Y siguió la reanimación cívica. El Club Internacional de Leones es una organización mundial de servicio, formada por hombres de negocios y profesionales, fundada en 1917, con cuartel general en Oak Brook, Ill., EUA, que no hace mucho andaba cerca de los dos millones de miembros en todo el mundo. Finalizaban los años cuarentas cuando el ingeniero J. Jesús Sancén Rosas, más conocido por sus amigos como “Cholai”, quien radicaba entonces en Abasolo Gto. y era miembro del Club de Leones de aquel lugar, se percató, en un problema en particular, de cuánta solidaridad se daba al interior de la institución mencionada, y desde entonces promovió, hasta lograrla, la fundación de una filial de ese organismo internacional en nuestra Salvatierra, que pasó a formar parte del Distrito B-5. En mayo de 1951 quedaron inscritos como miembros fundadores los siguientes señores:

Ing. Juan Acosta Moctezuma, J. Jesús Maldonado López
Manuel Aguilar Rosendo, Francisco Merino Rábago
José de Aguinaga Guerrero, Luis Narváez Porto
Rafael Albarrán Serrano, Eduardo Nava Lara
Manuel Caballero Domínguez, Ricardo Ojeda López
Ing. Bernardo Cartas Díaz, Salvador Ortiz Vega
José Castro Maldonado, Ramón Ruiz Argomedo
Ing. Fernando Coronado Adame, Arturo Sancén Rosas
Salvador Correa, M. Aurelio Tapia Maldonado
Lic. Mariano Gállego Márquez, Alfonso Trillo García
J. Jesús García Pérez, José Velarde Ruiz
Antonio Gutiérrez P.

Pero faltaba la sal y pimienta y, a la mitad del mismo mayo de 1951, cinco provincianistas fundaron el Club “Zorros”, del cual se hablará en extenso más adelante.
La aparición de los tres organismos hasta aquí mencionados dio lugar a que se formaran varios más. Mención muy especial merece el Club Ciclista “Aguilas”, de los señores Isidro Castro Rosas y Francisco Castro Córdoba, que, no obstante sus propósitos primordialmente deportivos, tuvo importantes iniciativas, la fundación de la Cruz Roja entre ellas. Otros organismos fundados en 1950-1951 o poco después y que dieron señales de vida fecunda, fueron el Club Orquídeas, el Club Unión, el Club Zapopan y el Club Goretti.
Los Zorros pronto sacaron su periodiquito “El Zorro”, que, en su primera época, constaba de cuatro páginas y llegó después a ocho.

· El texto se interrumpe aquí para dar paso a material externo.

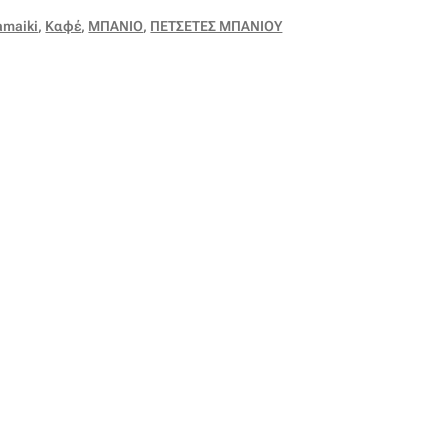
amaiki
,
Καφέ
,
ΜΠΑΝΙΟ
,
ΠΕΤΣΕΤΕΣ ΜΠΑΝΙΟΥ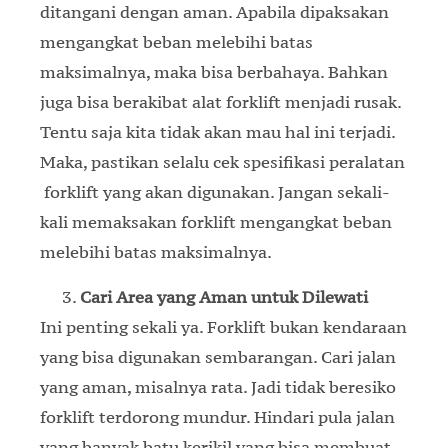
ditangani dengan aman. Apabila dipaksakan
mengangkat beban melebihi batas
maksimalnya, maka bisa berbahaya. Bahkan
juga bisa berakibat alat forklift menjadi rusak.
Tentu saja kita tidak akan mau hal ini terjadi.
Maka, pastikan selalu cek spesifikasi peralatan
forklift yang akan digunakan. Jangan sekali-
kali memaksakan forklift mengangkat beban
melebihi batas maksimalnya.
Cari Area yang Aman untuk Dilewati
Ini penting sekali ya. Forklift bukan kendaraan
yang bisa digunakan sembarangan. Cari jalan
yang aman, misalnya rata. Jadi tidak beresiko
forklift terdorong mundur. Hindari pula jalan
yang banyak batu kerikil yang bisa membuat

Éste fue un órgano informativo y de opinión muy combativo, que lanzaba puyas a todos lados y que, aun cometiendo algunos excesos, contribuyó en aquel momento a formar una conciencia crítica con predominante idea constructiva. El mismo club se dio a la tarea de estudiar la historia local y homenajear a salvaterrenses beneméritos, muertos o vivos, para ejemplo de las nuevas generaciones.